# What the exercise asks
Give back the data exactly, with no images.

Segment Start: Data to examine

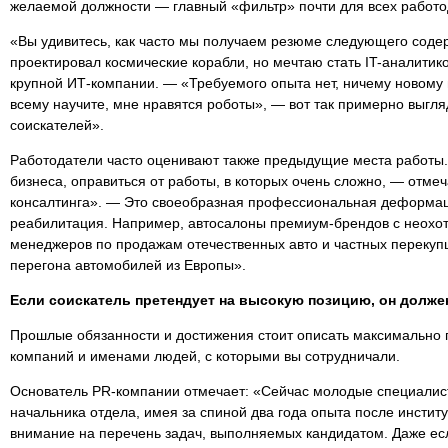
желаемой должности — главный «фильтр» почти для всех работо
«Вы удивитесь, как часто мы получаем резюме следующего соде
проектировал космические корабли, но мечтаю стать IT-аналитик
крупной ИТ-компании. — «Требуемого опыта нет, ничему новому 
всему научите, мне нравятся роботы», — вот так примерно выгл
соискателей».
Работодатели часто оценивают также предыдущие места работы
бизнеса, оправиться от работы, в которых очень сложно, — отме
консалтинга». — Это своеобразная профессиональная деформац
реабилитация. Например, автосалоны премиум-брендов с неохот
менеджеров по продажам отечественных авто и частных переку
перегона автомобилей из Европы».
Если соискатель претендует на высокую позицию, он должен
Прошлые обязанности и достижения стоит описать максимально 
компаний и именами людей, с которыми вы сотрудничали.
Основатель PR-компании отмечает: «Сейчас молодые специалис
начальника отдела, имея за спиной два года опыта после инсти
внимание на перечень задач, выполняемых кандидатом. Даже есл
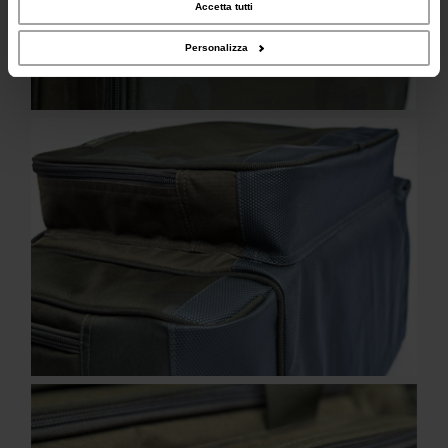
combinarle con altre informazioni che hai fornito loro o che hanno raccolto dal
Accetta tutti
tuo utilizzo dei loro servizi.
Personalizza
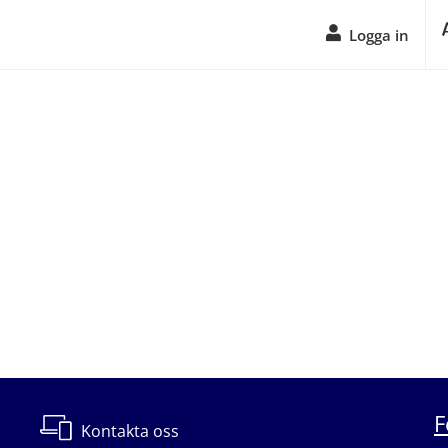
Logga in
F
Kontakta oss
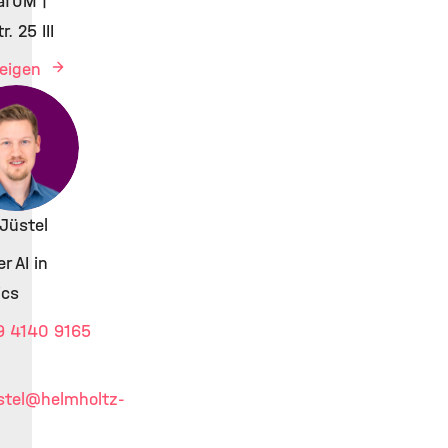
aTUM |
r. 25 III
zeigen
 Jüstel
r AI in
ics
9 4140 9165
stel
@helmholtz-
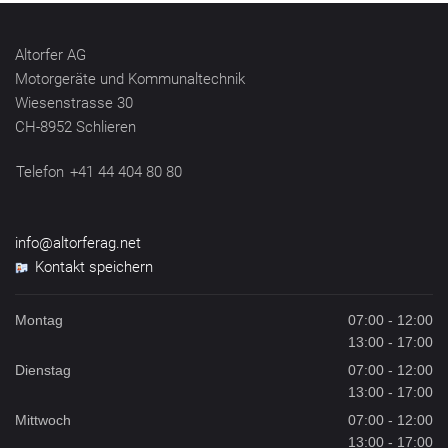
Altorfer AG
Motorgeräte und Kommunaltechnik
Wiesenstrasse 30
CH-8952 Schlieren
Telefon
+41 44 404 80 80
info@altorferag.net
Kontakt speichern
Montag
07:00 - 12:00
13:00 - 17:00
Dienstag
07:00 - 12:00
13:00 - 17:00
Mittwoch
07:00 - 12:00
13:00 - 17:00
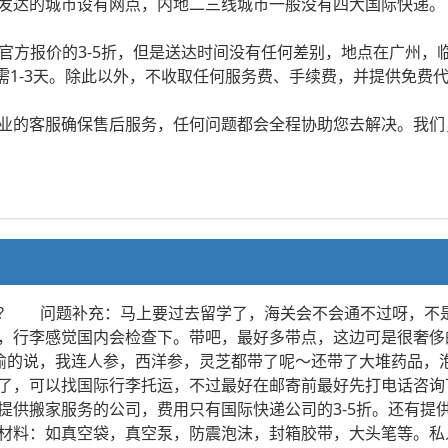
发达的城市设有网点，内地二三线城市一般没有四大国际快递。
官方报价的3-5折，但是送达时间没有任何差别，地点在广州，
仅需1-3天。除此以外，不收取任何服务费、手续费，并提供免
业的客服确保售后服务，任何问题都会全程协助您去解决。我们
? 问题补充：马上要过去留学了，海关会不会通不过呀，不
，行李感觉国内会检查下。带吧，最好多带点，这边可是很奢侈
偷的说，我连人参，西洋参，灵芝都带了呢～还带了大堆药品，
了，可以找国际行李托运，不过最好在邮寄前最好先打电话咨询
提供搬家服务的公司，费用只有国际快递公司的3-5折。还有提
材料：如真空袋，真空泵，防震泡沫，封箱胶带，大头笔等。私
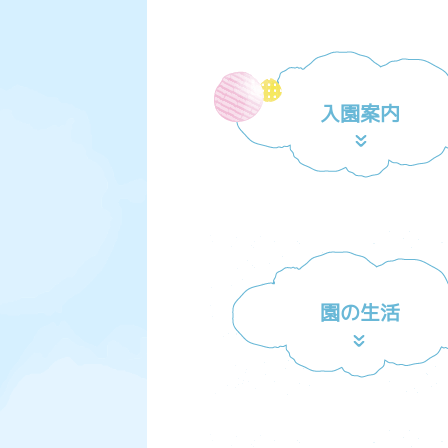
入園案内
園の生活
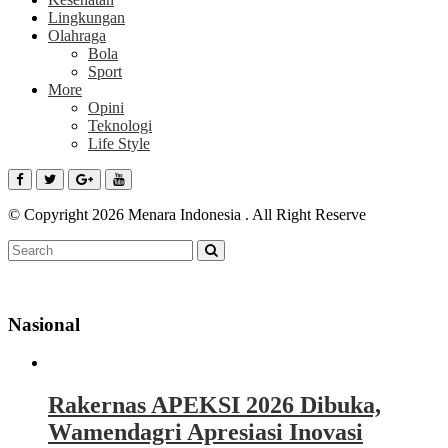
Lingkungan
Olahraga
Bola
Sport
More
Opini
Teknologi
Life Style
© Copyright 2026 Menara Indonesia . All Right Reserve
Nasional
Rakernas APEKSI 2026 Dibuka,
Wamendagri Apresiasi Inovasi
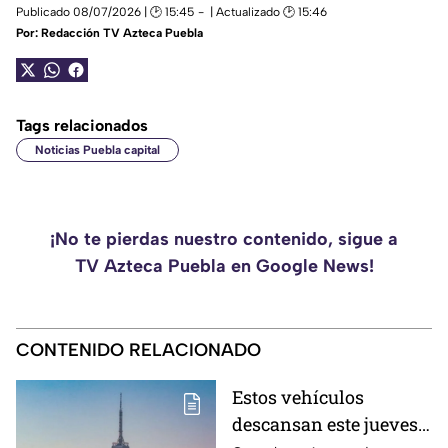
Publicado 08/07/2026 | 🕑 15:45
| Actualizado 🕑 15:46
Por:
Redacción TV Azteca Puebla
Tags relacionados
Noticias Puebla capital
¡No te pierdas nuestro contenido, sigue a
TV Azteca Puebla en Google News!
CONTENIDO RELACIONADO
Estos vehículos
descansan este jueves 6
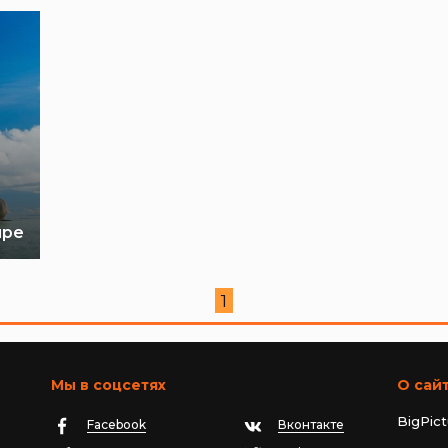
ире
1
Мы в соцсетях
О сай
BigPic
Facebook
Вконтакте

Segment End: Data to examine

# Result
желаемой должности — главный «фильтр» почти для всех работо
«Вы удивитесь, как часто мы получаем резюме следующего соде
проектировал космические корабли, но мечтаю стать IT-аналитик
крупной ИТ-компании. — «Требуемого опыта нет, ничему новому 
всему научите, мне нравятся роботы», — вот так примерно выгл
соискателей».
Работодатели часто оценивают также предыдущие места работы
бизнеса, оправиться от работы, в которых очень сложно, — отме
консалтинга». — Это своеобразная профессиональная деформац
реабилитация. Например, автосалоны премиум-брендов с неохот
менеджеров по продажам отечественных авто и частных переку
перегона автомобилей из Европы».
Если соискатель претендует на высокую позицию, он должен
Прошлые обязанности и достижения стоит описать максимально 
компаний и именами людей, с которыми вы сотрудничали.
Основатель PR-компании отмечает: «Сейчас молодые специалис
начальника отдела, имея за спиной два года опыта после инсти
внимание на перечень задач, выполняемых кандидатом. Даже есл
combinarle con altre informazioni che hai fornito loro o che hanno raccolto dal
Accetta tutti
tuo utilizzo dei loro servizi.
Personalizza
Logga in
F
Kontakta oss
aTUM |
r. 25 III
zeigen
 Jüstel
r AI in
ics
9 4140 9165
stel
@helmholtz-
Altorfer AG
Motorgeräte und Kommunaltechnik
Wiesenstrasse 30
CH-8952 Schlieren
Telefon
+41 44 404 80 80
info@altorferag.net
Kontakt speichern
Montag
07:00 - 12:00
13:00 - 17:00
Dienstag
07:00 - 12:00
13:00 - 17:00
Mittwoch
07:00 - 12:00
13:00 - 17:00
发达的城市设有网点，内地二三线城市一般没有四大国际快递。
官方报价的3-5折，但是送达时间没有任何差别，地点在广州，
仅需1-3天。除此以外，不收取任何服务费、手续费，并提供免
业的客服确保售后服务，任何问题都会全程协助您去解决。我们
? 问题补充：马上要过去留学了，海关会不会通不过呀，不
，行李感觉国内会检查下。带吧，最好多带点，这边可是很奢侈
偷的说，我连人参，西洋参，灵芝都带了呢～还带了大堆药品，
了，可以找国际行李托运，不过最好在邮寄前最好先打电话咨询
提供搬家服务的公司，费用只有国际快递公司的3-5折。还有提
材料：如真空袋，真空泵，防震泡沫，封箱胶带，大头笔等。私
入園案内
園の生活
Lingkungan
Olahraga
Bola
Sport
More
Opini
Teknologi
Life Style
© Copyright 2026 Menara Indonesia . All Right Reserve
Nasional
Rakernas APEKSI 2026 Dibuka,
Wamendagri Apresiasi Inovasi
Publicado 08/07/2026 | 🕑 15:45
| Actualizado 🕑 15:46
Por:
Redacción TV Azteca Puebla
Tags relacionados
Noticias Puebla capital
¡No te pierdas nuestro contenido, sigue a
TV Azteca Puebla en Google News!
CONTENIDO RELACIONADO
Estos vehículos
descansan este jueves 6
ире
1
Мы в соцсетях
О сай
BigPic
Facebook
Вконтакте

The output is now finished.